The fragmented mobile landscape has also been a pain point on the enterprise level. The growing adoption of BYOD has presented the need to push out quality-assured applications on a multitude of devices. This trend has increased the need to use effective testing tools that can speed up development time and push out products to keep up with the push toward mobile, where devices and their platforms are frequently updated. Enterprise customers need to be able to deploy effective communication to their employees and create mobile apps and tools that will ultimately increase productivity, and real-device testing is an efficient way for the enterprise to stay ahead of user issues.
In mobile development there are some common mistakes during testing process that are critical to the end product.

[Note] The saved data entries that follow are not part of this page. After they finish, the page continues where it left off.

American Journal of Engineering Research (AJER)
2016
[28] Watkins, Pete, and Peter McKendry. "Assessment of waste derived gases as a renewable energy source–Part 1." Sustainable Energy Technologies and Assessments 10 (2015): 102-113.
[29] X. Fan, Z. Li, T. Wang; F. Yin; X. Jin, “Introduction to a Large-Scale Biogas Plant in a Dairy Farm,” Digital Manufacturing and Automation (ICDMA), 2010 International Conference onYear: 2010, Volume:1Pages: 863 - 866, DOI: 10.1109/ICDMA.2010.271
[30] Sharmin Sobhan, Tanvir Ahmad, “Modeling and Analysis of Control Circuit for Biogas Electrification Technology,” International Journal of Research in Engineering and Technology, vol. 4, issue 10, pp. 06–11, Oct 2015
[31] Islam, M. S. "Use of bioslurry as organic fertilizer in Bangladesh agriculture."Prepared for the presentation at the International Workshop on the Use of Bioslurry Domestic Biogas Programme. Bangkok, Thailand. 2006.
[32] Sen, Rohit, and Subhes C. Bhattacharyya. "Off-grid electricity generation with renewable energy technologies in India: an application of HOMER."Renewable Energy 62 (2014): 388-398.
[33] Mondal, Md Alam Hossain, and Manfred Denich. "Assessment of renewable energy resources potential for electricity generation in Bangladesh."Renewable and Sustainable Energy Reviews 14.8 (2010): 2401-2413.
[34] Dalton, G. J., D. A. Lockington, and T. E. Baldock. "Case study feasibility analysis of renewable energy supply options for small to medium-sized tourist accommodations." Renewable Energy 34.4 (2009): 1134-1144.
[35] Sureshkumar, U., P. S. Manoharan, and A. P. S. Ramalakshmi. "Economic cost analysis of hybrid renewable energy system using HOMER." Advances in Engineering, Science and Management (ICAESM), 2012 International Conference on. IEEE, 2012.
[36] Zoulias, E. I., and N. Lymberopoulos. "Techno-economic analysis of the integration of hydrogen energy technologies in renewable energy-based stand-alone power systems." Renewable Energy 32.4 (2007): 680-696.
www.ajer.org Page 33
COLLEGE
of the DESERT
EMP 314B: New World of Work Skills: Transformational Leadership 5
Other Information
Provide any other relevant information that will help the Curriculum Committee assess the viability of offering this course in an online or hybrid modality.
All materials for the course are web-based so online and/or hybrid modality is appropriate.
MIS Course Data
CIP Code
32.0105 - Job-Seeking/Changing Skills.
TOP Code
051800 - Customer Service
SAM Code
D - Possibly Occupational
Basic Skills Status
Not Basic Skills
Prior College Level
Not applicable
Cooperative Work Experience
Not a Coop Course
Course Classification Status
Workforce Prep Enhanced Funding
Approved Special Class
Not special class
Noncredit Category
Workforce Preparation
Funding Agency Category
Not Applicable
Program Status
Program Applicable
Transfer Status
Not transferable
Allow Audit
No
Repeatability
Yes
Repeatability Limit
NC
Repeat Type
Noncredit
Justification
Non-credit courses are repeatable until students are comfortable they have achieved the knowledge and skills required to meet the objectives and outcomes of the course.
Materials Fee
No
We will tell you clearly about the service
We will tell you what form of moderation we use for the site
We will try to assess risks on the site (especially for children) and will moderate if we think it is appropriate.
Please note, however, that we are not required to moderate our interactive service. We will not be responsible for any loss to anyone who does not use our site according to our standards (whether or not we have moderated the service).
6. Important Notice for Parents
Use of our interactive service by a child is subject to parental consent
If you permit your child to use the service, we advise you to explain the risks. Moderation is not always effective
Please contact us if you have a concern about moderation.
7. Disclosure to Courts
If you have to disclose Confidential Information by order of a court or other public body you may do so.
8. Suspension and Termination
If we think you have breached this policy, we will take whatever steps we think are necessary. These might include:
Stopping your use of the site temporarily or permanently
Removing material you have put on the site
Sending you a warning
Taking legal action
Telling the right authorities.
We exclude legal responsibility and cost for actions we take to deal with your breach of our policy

Use-test: Use the application on a fully charged device for a number of hours. Take battery life and other readings at regular intervals. Set automated scripts to run and test the application for up to 12 hours to determine how many resources your application uses while it is being accessed.
Idle test: Turn on the application while the device has a full battery, and leave it running on its home or menu screen for up to 12 hours. Record battery and resources usage at regular intervals in order to determine if the idle application is using additional resources behind the scenes.
HTML5: The Ultimate Solution?
The introduction of HTML5 has been a great advancement in the development community and helps to streamline cross-platform coding. Simplified and minimalist is the key for success in today's on-the-go mobile culture. The "write once, run anywhere'" method has been a strong wish for developers for decades; HTML5 has not solved the issue but brought us much closer. The debate between native, hybrid and HTML5 applications is not likely to be resolved in the near future. In order to untie the complex shoelace, it's imperative for developers to consider which approach best suits their application and end-user requirements.
Nevertheless, testing remains a critical component of speed and efficiency in the development process; advances in automated testing solutions make testing hundreds lines of code efficient and consistent.